::: Document
DETAILED DESCRIPTION OF EMBODIMENTS

[0028] Hereinafter, exemplary embodiments will be described in detail with reference to the accompanying drawings. Throughout the drawings and the detailed description, unless otherwise described, the same drawing reference numerals will be understood to refer to the same elements, features, and structures. The relative size and depiction of these elements may be exaggerated for clarity, illustration, and convenience. The following detailed description is provided to assist the reader in gaining a comprehensive understanding of the methods, apparatuses, and/or systems described herein. Accordingly, various changes, modifications, and equivalents of the methods, apparatuses, and/or systems described herein will be suggested to those of ordinary skill in the art. Also, descriptions of well-known functions and constructions may be omitted for increased clarity and conciseness.

[0029] FIG. 1 is a configuration diagram of a system of determining safety speed based on road surface states and statistical traffic conditions, FIG. 2 is a configuration diagram of a server of determining safety speed based on road surface states and statistical traffic conditions, and FIG. 3 is a block diagram of a method of determining safety speed based on road surface states and statistical traffic conditions.

[0030] According to the exemplary embodiment of the present invention, a server of determining safety speed may receive road surface states and vehicle travel information in real time. That is, the information on the road surface states (dry, wet, hydroplaning, snow, freezing, mist, or the like) may be detected for each time and for each section. These road surface states, which have an effect on the vehicle driving, are important information required in order to prevent a risk occurring when a vehicle is driven. The road surface states may be largely collected from detectors mounted on a road side in real time or sensors mounted in a vehicle on the road. Further, the vehicle travel information (the position, speed, acceleration and deceleration information, or the like, of a vehicle) may be collected from a probe vehicle mounted with a GNSS and a wireless communication device in real time.
::::::
::: Recorded information
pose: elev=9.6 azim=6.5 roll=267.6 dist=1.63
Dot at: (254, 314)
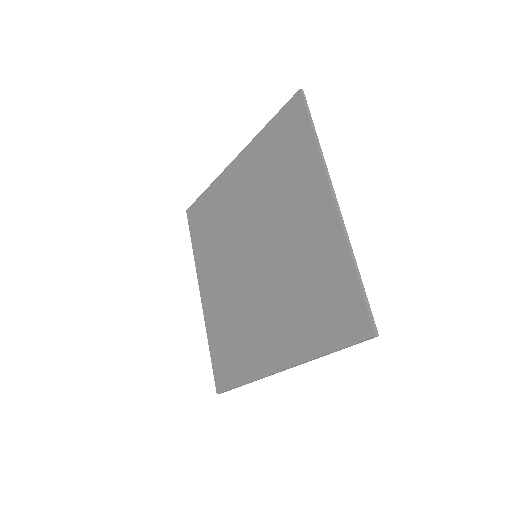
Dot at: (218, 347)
::::::
Set of tasks:
1. In the text on determining safety speed, what devices are mounted on the probe vehicle from which vehicle travel information is collected?
2. Continue the text on determining safety speed from where it stops.

Results by task:
1. A GNSS and a wireless communication device.

2.
[0031] For example, when the front road surface states are in a sliding state due to freezing or snow in the state where the vehicle speed is fast, there is a need to previously prevent accidents such as bump by appropriately lowering a speed limit even though the speed limit is uniformly defined by 100 km/h. The advisory safety speed, which is a concept of a speed limit according to the changes in road states and traffic conditions, is intuitively recognized by a driver, such that the driver decelerates the current vehicle speed to the advisory safety speed, thereby making it possible to promote the road safety. That is, the advisory safety speed, which is "a maximum road travel speed of a vehicle based on the changes in traffic conditions and road surface states for a single section over time," is determined by using an inter-vehicle safety distance, traffic conditions statistical values, information on road surface states, or the like.

[0032] As described above, the exemplary embodiment of the present invention determines the safety speed, not the safety distance, based on the road surface states and the statistical traffic conditions in front of the vehicle, and allows a driver to easily perceive and use the safety speed, such that the driver can lower the travel speed of the vehicle. First, the exemplary embodiment of the present invention calculates the safety speed required for each vehicle from the server, based on road surface frictional coefficients due to the road surface states and traffic condition statistical values at that time. The exemplary embodiment of the present invention individually provides a calculated advisory safety speed to vehicles through terminals for each vehicle or simultaneously provides it to a number of vehicles through a variable message system. Second, unlike a method of informing a driver of the determined safety distance or controlling a vehicle, the exemplary embodiment of the present invention determines an appropriate safety speed and informs a driver of it, thereby allowing the driver to easily perceive it and lower the vehicle speed based on it. Third, the exemplary embodiment of the present invention provides a method of determining advisory safety speed based on various variables (driver's perception response time, time to collision, statistical speed values, inter-vehicle safety distance, inclination, road surface frictional coefficients, or the like). The exemplary embodiment of the present invention may be easily used by providing important Equations by way of example.

[0033] Referring to FIG. 1, a system of determining safety speed based on road surface states and statistical traffic conditions is configured to include a probe vehicle 300, road surface sensors 200, a server 100 of determining safety speed, and an information providing apparatus 400.

[0034] The probe vehicle 300 is mounted with a global navigation satellite system (GNSS) (a global positioning system (GPS), or the like) receiver capable of recognizing positional information and a wireless communication transmitter capable of transferring information on a vehicle to a server 100 of determining safety speed. The probe vehicle 300 collects vehicle travel information in real time while travelling the road and transfers it to the server 100 of determining safety speed, such that the server 100 can determine traffic conditions in real time. In addition, the probe vehicle 300 may be attached with sensors detecting the road surface states. The sensors attached to the vehicle may detect a road surface frictional force, obstacles in front of a road, front road surface states, or the like, through tires. The information is transmitted to the server 100 of determining safety speed through an electronic control unit (ECU) or a terminal of the probe vehicle 300.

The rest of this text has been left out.